Our key findings were as follows:

  • Levels of patient satisfaction around access to the service and involvement in planning and making decisions about care and treatment were still significantly below local and national averages although there were improvements in all areas compared to the April 2016 inspection.
  • The practice had been unable to make effective arrangements in place to cover periods of GP absence although there was evidence of actions taken to mitigate the impact of lost GP sessions.
  • Although data from the Quality Outcomes Framework showed patient outcomes were generally comparable to the national average, there were areas where performance was significantly below the national average, including those for patients diagnosed with dementia.
  • At our last inspection in April 2016 we found that the practice had not undertaken any completed clinical audit cycles and there was no clear audit strategy in place. At this inspection we found that the practice had developed an audit plan for 2016/17 and had undertaken four clinical audits, including one completed audit.
  • The practice had recently begun to promote online access to services.
  • Staff understood and fulfilled their responsibilities to raise concerns and report incidents and near misses. All opportunities for learning from internal and external incidents were maximised.
  • The practice had good facilities and was well equipped to treat patients and meet their needs
  • The practice actively reviewed complaints and how they are managed and responded to, and made improvements as a result.
  • There was a clear leadership structure and staff said they felt increasingly supported by management. The practice had begun to seek feedback from staff and patients but processes had not been fully established.
  • The provider was aware of and complied with the requirements of the duty of candour.

However, there were also areas of practice where the provider needs to make improvements.

Importantly, the provider must:

  • Continue to seek and act on feedback from patients on the services provided, for the purposes of continually evaluating and improving such services, including improving access to the practice and patient satisfaction around involvement in planning and making decisions about care and treatment.
  • Take action to ensure sufficient numbers of suitably qualified, competent, skilled and experienced persons are available to meet patient needs.

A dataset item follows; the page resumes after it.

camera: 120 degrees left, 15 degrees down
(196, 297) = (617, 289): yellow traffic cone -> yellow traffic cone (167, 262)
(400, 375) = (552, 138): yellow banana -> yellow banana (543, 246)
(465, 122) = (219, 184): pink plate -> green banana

In addition the provider should:

  • Ensure the practice business continuity plan is available to staff, including whilst off-site.
  • Continue to monitor Quality Outcomes Framework performance to improve performance in relation to the management of long-term conditions and ensure exception reporting rates are closely scrutinized.
  • Consider further ways of promoting online access to services, including a review of the practice website and leaflet.
  • Continue to review how carers are identified and recorded on the clinical system to ensure information, advice and support is made available to them.

  • Review arrangements to support patients with impaired hearing.

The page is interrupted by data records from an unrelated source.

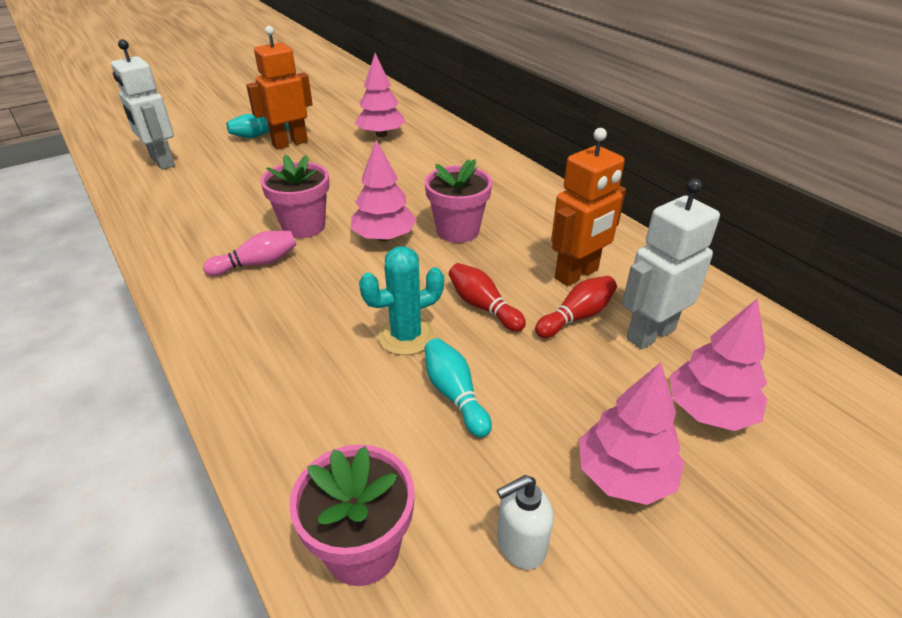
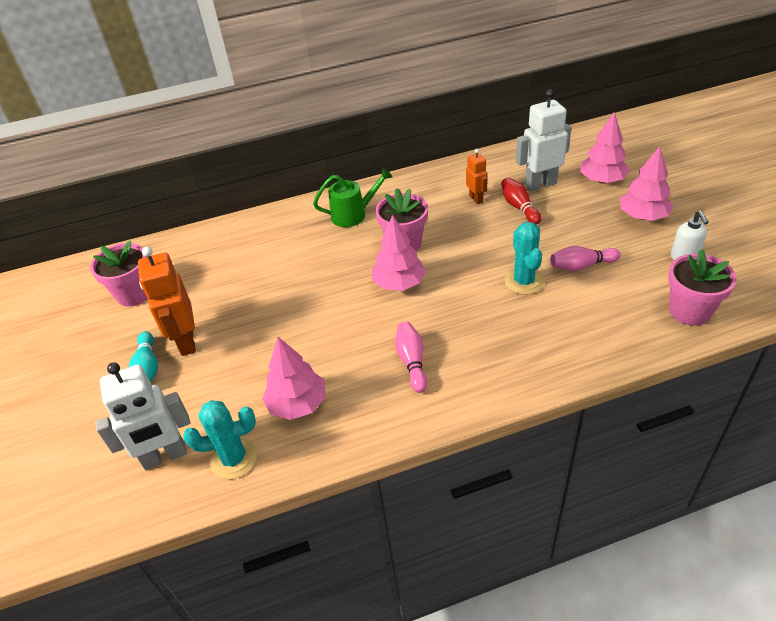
camera: 70 degrees left, 5 degrees up
(150, 190) = (234, 459): none -> turquoise cactus
(303, 226) = (363, 331): pink flower pot -> pink flower pot (134, 294)
(381, 134) = (209, 273): pink tree -> pink tree (297, 404)
(455, 395) = (581, 266): turquoise bowling pin -> pink bowling pin
(483, 306) = (500, 243): red bowling pin -> none
(499, 190) = (353, 215): none -> green watering can
(577, 274) = (476, 199): orange robot -> orange robot, size x0.56
(650, 334) = (540, 184): white robot -> white robot turned 90 degrees clockwise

This service was placed in special measures in August 2016. Insufficient improvements have been made such that there remains a rating of inadequate for providing responsive services. The service will be kept under review and if needed could be escalated to urgent enforcement action. Where necessary, another inspection will be conducted within six months, and if there is not enough improvement we will move to take action in line with our enforcement procedures to begin the process of preventing the provider from operating the service. This will lead to cancelling their registration or to varying the terms of their registration within six months if they do not improve.